Task 3 – Load the data into a Pandas DataFrame and Explore the data

In [None]:
data = pd.DataFrame(data)
data.head()

In [None]:
data.info()

In [None]:
data.describe()

In [None]:
data["Category"].value_counts()

Task 4 – Clean the data

In [None]:
# check for missing values
data.isnull().sum()

In [None]:
# check for duplicates
data.duplicated().sum()

In [None]:
data.info()

In [None]:
data['Date'] = pd.to_datetime(data['Date'])
data['Likes'] = data['Likes'].astype(int)

In [None]:
data.info()

In [None]:
data.head()

Task 5– Visualize and Analyze the data

In [None]:
# histogram of likes
plt.figure(figsize=(12, 6))
sns.histplot(data['Likes'], kde=True)
plt.title('Distribution of Likes')
plt.xlabel('Likes')
plt.ylabel('Frequency')
plt.show()

In [None]:
# boxplot of likes and categories
plt.figure(figsize=(12, 6))
sns.boxplot(x='Category', y='Likes', data=data)
plt.title('Likes by Category')
plt.xlabel('Category')
plt.ylabel('Likes')
plt.show()

In [None]:
data['Likes'].mean()

In [None]:
# mean likes of each category
data.groupby('Category')['Likes'].mean()

Describe Conclusion

In conclusion, this jupyter notebook successfully creates a data analysis pipeline for a hypothetical social media dataset. It begins by importing necessary libraries, then generates random data for the dataset. The data is then loaded into a pandas DataFrame for exploration and cleaning. The script checks for missing values and duplicates, and ensures the data types are correct for each column.

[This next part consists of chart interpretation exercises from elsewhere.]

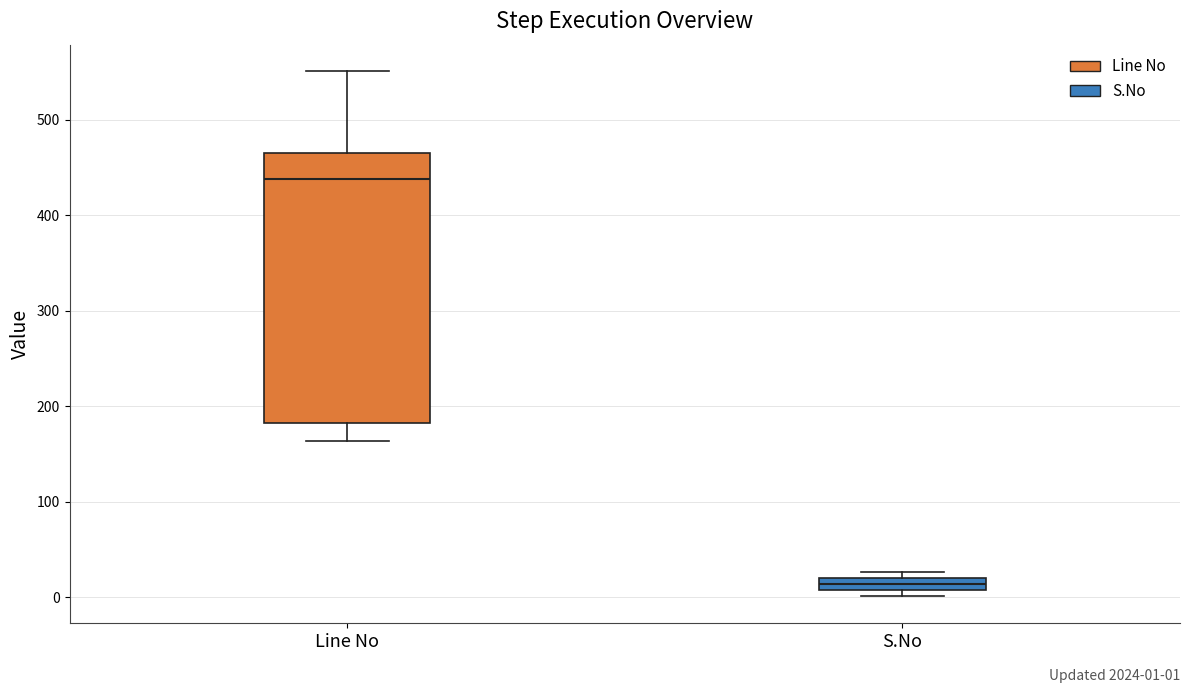

Which box is the tallest, from its lower edge to its upper edge?

Line No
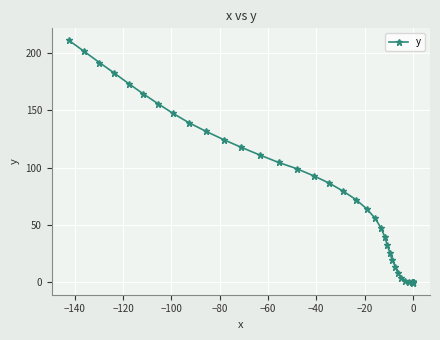

Is it true that the value at −20 is -0.1?

False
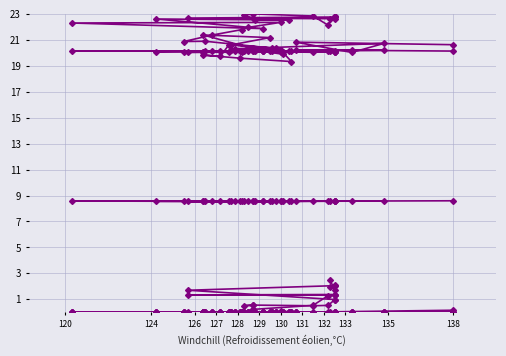

Which label corresponds to the largest value in the chart?

132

The data is then visualized using histograms and boxplots, providing insights into the distribution of 'Likes' and the relationship between 'Category' and 'Likes'. The script also calculates the mean 'Likes' for the entire dataset and for each category.

This script provides a solid foundation for any further analysis or machine learning tasks. Future work could include more sophisticated data cleaning and preprocessing steps, more in-depth exploratory data analysis, and the application of machine learning algorithms to predict 'Likes' based on 'Category' or other features.